> _Dataset records_
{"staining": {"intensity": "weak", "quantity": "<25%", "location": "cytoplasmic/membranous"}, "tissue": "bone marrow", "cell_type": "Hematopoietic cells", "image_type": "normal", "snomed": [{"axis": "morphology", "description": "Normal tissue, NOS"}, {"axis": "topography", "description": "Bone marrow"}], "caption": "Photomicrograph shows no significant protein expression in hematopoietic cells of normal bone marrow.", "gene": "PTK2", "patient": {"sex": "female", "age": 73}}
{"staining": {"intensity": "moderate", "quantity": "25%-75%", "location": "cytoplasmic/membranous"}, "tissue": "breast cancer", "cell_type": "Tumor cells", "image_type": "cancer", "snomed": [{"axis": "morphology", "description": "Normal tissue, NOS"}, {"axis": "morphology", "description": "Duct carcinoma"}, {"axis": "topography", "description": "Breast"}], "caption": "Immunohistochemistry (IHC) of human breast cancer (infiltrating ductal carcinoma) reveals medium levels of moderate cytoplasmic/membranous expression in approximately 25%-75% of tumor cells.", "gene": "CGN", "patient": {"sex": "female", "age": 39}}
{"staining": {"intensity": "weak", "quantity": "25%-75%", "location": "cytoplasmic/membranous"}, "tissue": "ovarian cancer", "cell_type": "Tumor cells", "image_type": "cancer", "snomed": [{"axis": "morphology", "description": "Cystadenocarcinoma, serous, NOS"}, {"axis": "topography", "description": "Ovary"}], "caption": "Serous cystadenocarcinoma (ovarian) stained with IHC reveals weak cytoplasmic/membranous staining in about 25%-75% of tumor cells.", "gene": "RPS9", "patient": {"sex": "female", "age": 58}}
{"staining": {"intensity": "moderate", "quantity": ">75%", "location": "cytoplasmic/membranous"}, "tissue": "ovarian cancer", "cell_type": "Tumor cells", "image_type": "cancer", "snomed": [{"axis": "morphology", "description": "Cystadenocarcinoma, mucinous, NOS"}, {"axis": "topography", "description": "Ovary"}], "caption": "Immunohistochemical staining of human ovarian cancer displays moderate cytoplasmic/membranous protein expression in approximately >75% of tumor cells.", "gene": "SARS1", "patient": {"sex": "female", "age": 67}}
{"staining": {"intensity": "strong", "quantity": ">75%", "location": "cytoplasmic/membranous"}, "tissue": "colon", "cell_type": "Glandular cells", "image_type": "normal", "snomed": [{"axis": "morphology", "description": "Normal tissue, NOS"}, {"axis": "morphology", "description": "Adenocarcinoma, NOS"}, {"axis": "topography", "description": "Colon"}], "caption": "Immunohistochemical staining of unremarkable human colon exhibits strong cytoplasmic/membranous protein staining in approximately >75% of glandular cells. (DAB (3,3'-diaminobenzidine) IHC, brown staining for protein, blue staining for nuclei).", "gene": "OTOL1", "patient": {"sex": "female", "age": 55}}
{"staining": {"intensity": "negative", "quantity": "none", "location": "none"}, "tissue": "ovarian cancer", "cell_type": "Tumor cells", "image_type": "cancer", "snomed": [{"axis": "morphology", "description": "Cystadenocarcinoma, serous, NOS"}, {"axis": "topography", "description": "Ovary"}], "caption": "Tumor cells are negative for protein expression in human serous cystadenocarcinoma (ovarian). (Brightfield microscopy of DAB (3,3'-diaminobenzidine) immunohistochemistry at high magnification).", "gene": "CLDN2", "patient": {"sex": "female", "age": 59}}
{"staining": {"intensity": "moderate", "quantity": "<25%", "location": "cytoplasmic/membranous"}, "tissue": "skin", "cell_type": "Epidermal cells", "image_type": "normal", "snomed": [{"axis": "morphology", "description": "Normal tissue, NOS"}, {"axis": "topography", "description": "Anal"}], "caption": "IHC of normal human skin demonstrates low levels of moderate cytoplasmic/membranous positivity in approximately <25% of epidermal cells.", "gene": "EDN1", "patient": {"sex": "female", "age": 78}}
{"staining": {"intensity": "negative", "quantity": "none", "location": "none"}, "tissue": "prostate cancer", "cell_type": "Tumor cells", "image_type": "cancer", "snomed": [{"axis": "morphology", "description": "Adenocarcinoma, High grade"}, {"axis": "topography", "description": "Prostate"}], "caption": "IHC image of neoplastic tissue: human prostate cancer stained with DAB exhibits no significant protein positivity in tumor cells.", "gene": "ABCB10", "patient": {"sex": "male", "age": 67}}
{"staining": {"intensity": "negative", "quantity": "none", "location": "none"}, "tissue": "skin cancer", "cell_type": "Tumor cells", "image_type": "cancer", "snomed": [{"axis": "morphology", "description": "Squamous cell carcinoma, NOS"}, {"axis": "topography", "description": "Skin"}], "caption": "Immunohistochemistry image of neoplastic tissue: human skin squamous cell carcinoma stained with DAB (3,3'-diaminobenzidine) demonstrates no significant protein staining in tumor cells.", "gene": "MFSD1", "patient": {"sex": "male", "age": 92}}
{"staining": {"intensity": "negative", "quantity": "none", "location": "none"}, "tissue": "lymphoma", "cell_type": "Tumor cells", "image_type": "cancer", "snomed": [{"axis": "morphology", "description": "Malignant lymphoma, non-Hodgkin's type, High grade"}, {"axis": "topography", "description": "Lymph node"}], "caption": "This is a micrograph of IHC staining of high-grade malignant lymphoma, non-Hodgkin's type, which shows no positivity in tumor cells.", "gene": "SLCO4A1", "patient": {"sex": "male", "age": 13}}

> _Exercise details_
In the entries above, the lines between the one holding "(IHC) of human" and the one holding "staining of human", inclusive, are to be printed exactly as written, and those alone.

> _Answer to this exercise_
{"staining": {"intensity": "moderate", "quantity": "25%-75%", "location": "cytoplasmic/membranous"}, "tissue": "breast cancer", "cell_type": "Tumor cells", "image_type": "cancer", "snomed": [{"axis": "morphology", "description": "Normal tissue, NOS"}, {"axis": "morphology", "description": "Duct carcinoma"}, {"axis": "topography", "description": "Breast"}], "caption": "Immunohistochemistry (IHC) of human breast cancer (infiltrating ductal carcinoma) reveals medium levels of moderate cytoplasmic/membranous expression in approximately 25%-75% of tumor cells.", "gene": "CGN", "patient": {"sex": "female", "age": 39}}
{"staining": {"intensity": "weak", "quantity": "25%-75%", "location": "cytoplasmic/membranous"}, "tissue": "ovarian cancer", "cell_type": "Tumor cells", "image_type": "cancer", "snomed": [{"axis": "morphology", "description": "Cystadenocarcinoma, serous, NOS"}, {"axis": "topography", "description": "Ovary"}], "caption": "Serous cystadenocarcinoma (ovarian) stained with IHC reveals weak cytoplasmic/membranous staining in about 25%-75% of tumor cells.", "gene": "RPS9", "patient": {"sex": "female", "age": 58}}
{"staining": {"intensity": "moderate", "quantity": ">75%", "location": "cytoplasmic/membranous"}, "tissue": "ovarian cancer", "cell_type": "Tumor cells", "image_type": "cancer", "snomed": [{"axis": "morphology", "description": "Cystadenocarcinoma, mucinous, NOS"}, {"axis": "topography", "description": "Ovary"}], "caption": "Immunohistochemical staining of human ovarian cancer displays moderate cytoplasmic/membranous protein expression in approximately >75% of tumor cells.", "gene": "SARS1", "patient": {"sex": "female", "age": 67}}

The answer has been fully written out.